(Québec) Les allégations d’ingérence politique dans la délimitation du moratoire sur la construction en zone inondable sont «farfelues» et «déplacées», a dénoncé mardi la ministre des Affaires municipales, Andrée Laforest.

En entrevue à La Presse, la ministre a balayé d’un revers de main les questionnements de certains élus municipaux et de l’opposition, que certains soupçonnent de favoriser ses partisans dans la nouvelle mouture des «zones d’intervention spéciale» (ZIS).

«Le travail qu’on fait est rigoureux et il n’y a aucune ingérence politique», a dit sans détour la ministre Laforest en entrevue.

La Presse a révélé mardi que 34 des 43 municipalités exclues des ZIS depuis une semaine se trouvent dans des circonscriptions représentées par des députés de la Coalition avenir Québec. Six sont détenues par le Parti québécois, deux par Québec solidaire et une seule par le Parti libéral.

Cela a conduit certains élus municipaux à questionner l’intégrité du processus mis en place par le gouvernement Legault dans la foulée des dernières inondations printanières.

Mme Laforest a réfuté ces critiques avec véhémence.

«Je trouve ça décevant de voir qu’on pense qu’il y a eu des traitements de faveur envers certaines municipalités, a-t-elle déclaré. Je trouve ça incroyable. C’est comme remettre en cause le travail des fonctionnaires.»
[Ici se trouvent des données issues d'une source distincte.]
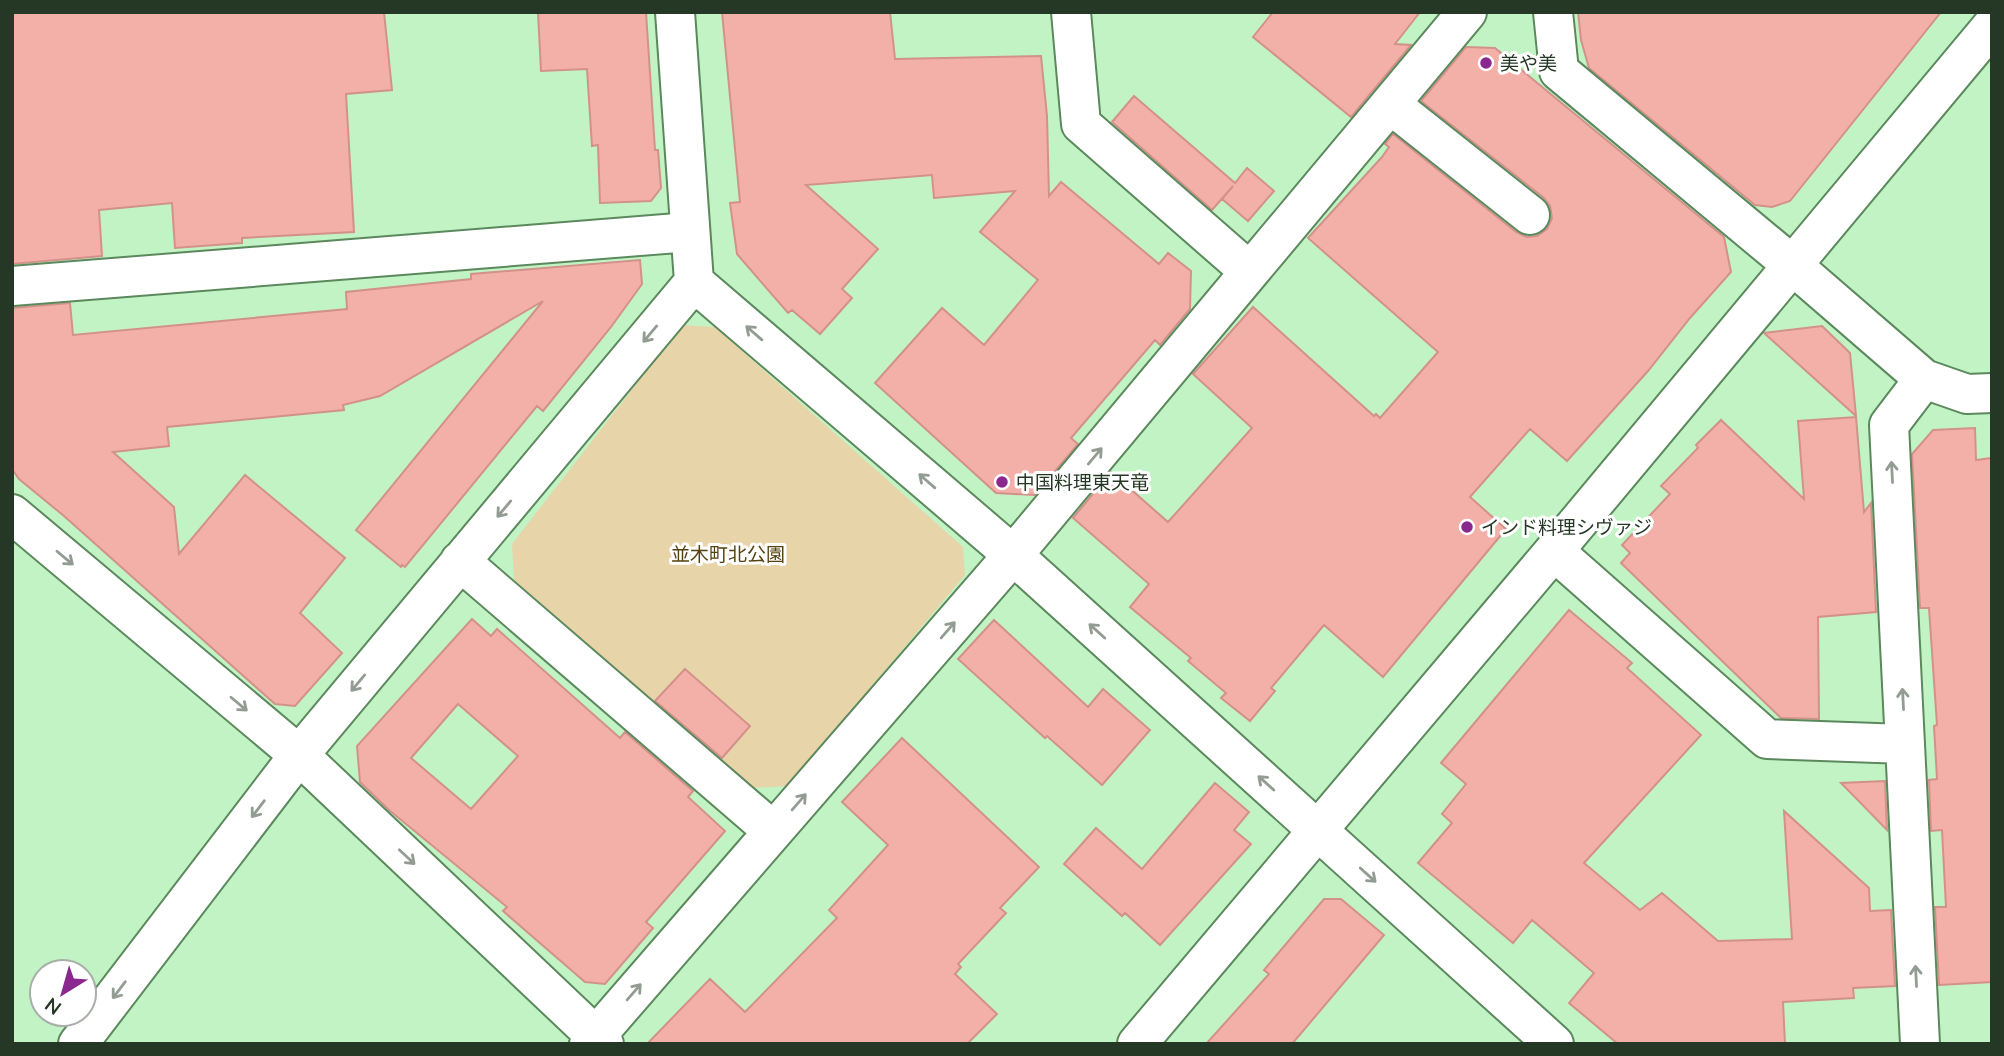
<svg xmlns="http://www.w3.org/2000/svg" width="2004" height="1056" font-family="'Nunito Sans','Noto Sans JP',sans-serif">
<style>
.green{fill:#e8d4a9}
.building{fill:#f3b0a9;stroke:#d3918b;stroke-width:2;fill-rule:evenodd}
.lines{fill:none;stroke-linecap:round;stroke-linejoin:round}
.minor-casing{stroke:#5b885d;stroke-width:42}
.minor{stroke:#fff;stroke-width:38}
.oneway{stroke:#929c92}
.poi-dot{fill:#8a2890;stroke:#fff;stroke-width:2.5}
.labels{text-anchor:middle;stroke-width:6;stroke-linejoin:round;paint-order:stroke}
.poi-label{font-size:19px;fill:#253826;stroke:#fff;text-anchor:start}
.park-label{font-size:19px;fill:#564210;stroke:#fff}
</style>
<rect width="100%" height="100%" fill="#c2f3c4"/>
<path class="green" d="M 682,325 L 715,327 L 963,547 L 965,575 L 788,786 L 753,788 L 514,580 L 512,544 Z"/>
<path class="building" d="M 12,12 L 384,12 L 392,90 L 346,94 L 354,232 L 242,238 L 242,243 L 175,248 L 172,203 L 99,210 L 102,256 L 12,264 Z
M 538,12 L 646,12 L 655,150 L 658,150 L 661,188 L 651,201 L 600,203 L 598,145 L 592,146 L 587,69 L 541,71 Z
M 722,12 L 890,12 L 895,59 L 1041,56 L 1047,116 L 1049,196 L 1061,182 L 1159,264 L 1168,253 L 1191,271 L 1190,309 L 1160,345 L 1155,340 L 1071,438 L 1078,444 L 1035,495 L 996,493 L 875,383 L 942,308 L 984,345 L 1038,280 L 980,232 L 1015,191 L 934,198 L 932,175 L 806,185 L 878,249 L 842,289 L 852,298 L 820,334 L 792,310 L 788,313 L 737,254 L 730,203 L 740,202 Z
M 1273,12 L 1420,12 L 1395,44 L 1411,45 L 1351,117 L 1253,37 Z
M 1578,12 L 1941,12 L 1790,201 L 1772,207 L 1755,205 L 1589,68 L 1581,40 Z
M 1466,47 L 1495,48 L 1724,237 L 1731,272 L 1690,318 L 1648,371 L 1567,461 L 1530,429 L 1470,497 L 1506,529 L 1383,677 L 1324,625 L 1271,688 L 1275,691 L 1250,721 L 1221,698 L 1226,693 L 1188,661 L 1191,658 L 1130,607 L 1149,584 L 1073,518 L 1111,472 L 1168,522 L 1252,428 L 1193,374 L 1253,307 L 1374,416 L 1376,414 L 1380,418 L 1438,352 L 1308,238 L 1382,157 L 1389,147 L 1385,144 L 1393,134 L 1516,232 L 1527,237 L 1537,236 L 1547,229 L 1552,218 L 1550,206 L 1544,198 L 1421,101 Z
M 1134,96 L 1235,183 L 1247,168 L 1274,191 L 1248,221 L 1222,199 L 1233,186 L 1212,210 L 1112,122 Z
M 640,260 L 642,284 L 611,327 L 543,411 L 537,406 L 405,567 L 402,565 L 401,567 L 356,530 L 543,301 L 380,396 L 343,405 L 344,410 L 167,427 L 169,446 L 113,452 L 174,507 L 179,554 L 245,475 L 345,558 L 300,613 L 342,653 L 295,706 L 275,704 L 64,516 L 19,479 L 12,469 L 12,308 L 70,303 L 73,335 L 347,309 L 346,292 L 471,279 L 471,274 Z
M 1822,326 L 1850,353 L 1856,416 L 1764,333 Z
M 1856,417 L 1864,512 L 1871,503 L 1876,612 L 1818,617 L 1819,719 L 1781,718 L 1621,563 L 1630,553 L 1622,545 L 1670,494 L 1661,486 L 1698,448 L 1696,445 L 1721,420 L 1804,499 L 1798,421 Z
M 1975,428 L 1976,460 L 1992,458 L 1992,982 L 1939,985 L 1935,907 L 1946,907 L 1942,830 L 1931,831 L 1929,780 L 1937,779 L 1934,726 L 1937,725 L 1929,608 L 1920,608 L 1912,454 L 1933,430 Z
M 1569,610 L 1632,663 L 1627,668 L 1701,735 L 1584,863 L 1640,910 L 1662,893 L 1718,941 L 1792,939 L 1784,811 L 1869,888 L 1870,911 L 1891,910 L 1895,986 L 1853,988 L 1854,998 L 1783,1002 L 1785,1044 L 1618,1044 L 1569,1003 L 1594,973 L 1532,920 L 1513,943 L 1418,863 L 1452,823 L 1442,814 L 1466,784 L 1441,763 Z
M 472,619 L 491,636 L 497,629 L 620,738 L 625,732 L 693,791 L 688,797 L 725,831 L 646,922 L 653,928 L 605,984 L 585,982 L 503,911 L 507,907 L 389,810 L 360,782 L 357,746 ZM 458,704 L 518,756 L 471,809 L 411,758 Z
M 994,620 L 1088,707 L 1103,689 L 1150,730 L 1102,785 L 1047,736 L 1045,738 L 958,659 Z
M 685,669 L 750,726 L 722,758 L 655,701 Z
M 902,738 L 1039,867 L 1000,908 L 1006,913 L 958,964 L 961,967 L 955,974 L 997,1014 L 967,1044 L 647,1044 L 710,979 L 745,1012 L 837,918 L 829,910 L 888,845 L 842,802 Z
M 1885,781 L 1887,830 L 1841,783 Z
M 1215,783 L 1249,812 L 1234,830 L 1251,844 L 1160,945 L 1125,913 L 1122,916 L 1064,864 L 1096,828 L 1142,869 Z
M 1324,899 L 1341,899 L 1384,935 L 1292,1044 L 1206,1044 L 1269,974 L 1264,970 Z"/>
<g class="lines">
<defs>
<path id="minor" d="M 1071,12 L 1081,124 L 1249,271
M 1553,12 L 1559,71 L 1791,264 L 1924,379 L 1967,394 L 1992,393
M 1390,104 L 1530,215
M 694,282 L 1013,555 L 1554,1044
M 12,286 L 690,232
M 12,514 L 299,755 L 604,1044
M 1554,551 L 1767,739 L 1905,744
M 460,561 L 773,831
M 78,1044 L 299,755 L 694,282 L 675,12
M 589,1044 L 1013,555 L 1467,12
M 1137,1044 L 1554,551 L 1992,26
M 1920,1044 L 1889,425 L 1924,379"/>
</defs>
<use href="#minor" class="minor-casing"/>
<use href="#minor" class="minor"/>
</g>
<defs><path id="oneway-shaft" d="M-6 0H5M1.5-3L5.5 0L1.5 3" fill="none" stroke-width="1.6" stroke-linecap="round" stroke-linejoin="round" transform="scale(1.75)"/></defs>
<g class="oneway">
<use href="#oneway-shaft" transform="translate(754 333) rotate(-139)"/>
<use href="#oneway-shaft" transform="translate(650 334) rotate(130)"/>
<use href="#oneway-shaft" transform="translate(1095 456) rotate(-50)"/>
<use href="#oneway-shaft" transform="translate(1892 472) rotate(-93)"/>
<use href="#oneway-shaft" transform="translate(927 481) rotate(-139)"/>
<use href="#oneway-shaft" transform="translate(504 509) rotate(130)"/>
<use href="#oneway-shaft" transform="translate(65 558) rotate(40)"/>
<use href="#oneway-shaft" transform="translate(948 630) rotate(-49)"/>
<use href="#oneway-shaft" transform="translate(1097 631) rotate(-138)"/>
<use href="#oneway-shaft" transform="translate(358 683) rotate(130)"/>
<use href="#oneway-shaft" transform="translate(1903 699) rotate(-93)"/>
<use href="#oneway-shaft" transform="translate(239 704) rotate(40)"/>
<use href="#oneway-shaft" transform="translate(1266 783) rotate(-138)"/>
<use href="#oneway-shaft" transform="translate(799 802) rotate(-49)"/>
<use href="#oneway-shaft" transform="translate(258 809) rotate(127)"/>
<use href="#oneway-shaft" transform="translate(407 857) rotate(43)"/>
<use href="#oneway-shaft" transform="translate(1368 875) rotate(42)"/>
<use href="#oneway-shaft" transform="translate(1916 976) rotate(-93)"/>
<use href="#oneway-shaft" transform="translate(119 990) rotate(127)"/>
<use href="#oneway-shaft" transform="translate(634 992) rotate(-49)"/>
</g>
<g class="poi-dot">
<circle cx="1486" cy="63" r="7"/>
<circle cx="1002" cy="482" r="7"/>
<circle cx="1467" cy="527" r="7"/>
</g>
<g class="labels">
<g class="poi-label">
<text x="1500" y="70">美や美</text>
<text x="1016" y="489">中国料理東天竜</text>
<text x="1481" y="534">インド料理シヴァジ</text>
</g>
<g class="park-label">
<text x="728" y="561">並木町北公園</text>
</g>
</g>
<rect width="2004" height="1056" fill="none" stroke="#253826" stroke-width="28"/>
<g transform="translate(63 993) rotate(217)"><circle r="33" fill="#ffffff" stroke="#a8afa8" stroke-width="2"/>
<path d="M0-5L12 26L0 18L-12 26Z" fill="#8a2890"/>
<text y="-10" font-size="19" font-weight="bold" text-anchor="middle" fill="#253826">N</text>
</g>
</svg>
«Quand on prend nos responsabilités, ça ne fait pas toujours plaisir, a-t-elle ajouté. J’entends des élus qui sont déçus, on parle du paiement des taxes, des revenus fonciers, la valeur des résidences, on entend tout ce discours-là. Mais la première chose qu’on a faite, c’est traiter ça en fonction de la sécurité des citoyens.»

PHOTO HUGO-SÉBASTIEN AUBERT, LA PRESSE

La Presse a révélé mardi que 34 des 43 municipalités exclues des «zones d’intervention spéciale» (ZIS) depuis une semaine se trouvent dans des circonscriptions représentées par des députés de la Coalition avenir Québec.

Le moratoire permettra à Québec de revoir de fond en comble les lois qui régissent la construction près des cours d’eau. Ce cadre légal a été maintes fois critiqué pour son inefficacité au cours des dernières années puisqu’il n’a pas empêché de nouvelles constructions dans les zones inondables.

Mais avec les changements climatiques, les crues printanières se font plus fréquentes et plus graves. Et chaque fois, Québec doit débourser des millions pour aider les sinistrés à rebâtir leur propriété.

Ce cycle doit cesser, a martelé la ministre Laforest. Et ce, même si elle se dit consciente de la grogne exprimée ces dernières semaines par des citoyens et des élus municipaux.

«Ce qui crée beaucoup de grogne, (c’est que) tous les citoyens du Québec paient pour les inondations, a-t-elle fait valoir. Alors pour nous, c’est important de voir qu’il fallait agir.»

Elle a noté que 100 municipalités ne sont dotées d’aucune carte pour identifier les zones inondables. Et dans 65% des villes de la province, les schémas d’aménagement urbain datent d’il y a plus de 10 ans. Il est donc grand temps que Québec impose un ménage, a-t-elle martelé.

Andrée Laforest a annoncé la création des ZIS le mois dernier. En principe, ces territoires doivent comprendre les zones inondables de grande fréquence et les secteurs touchés par les crues de 2017 et de 2019. Il est désormais interdit d’y construire ou d’y reconstruire des maisons endommagées par les crues.

La mesure a suscité un vif mécontentement dans les secteurs riverains. Plusieurs citoyens se sont plaints d’être soumis au moratoire alors qu’ils ne répondent pas aux critères édictés par le gouvernement.

Quelque 5600 personnes ont participé aux assemblées publiques tenues les 4 juillet et plus de 3000 autres ont contacté le gouvernement par courriel.

Québec a reconnu que la cartographie utilisée pour déterminer les limites initiales des ZIS était erronée. Le 15 juillet, la ministre a annoncé que 31 municipalités en seraient exemptées. Douze autres villes ont été exemptées à leur tour vendredi dernier.

Le ministère des Affaires municipales refuse de dévoiler combien de propriétés sont maintenant touchées par le moratoire.

Mme Laforest affirme que les municipalités qui ont été soustraites à l’application du moratoire ont simplement formulé une demande à son ministère plus vite que les autres. Elle s’attend à d’autres «ajustements» aux délimitations des ZIS dans les prochaines semaines. Les citoyens et les villes ont jusqu’au 19 août pour demander une révision.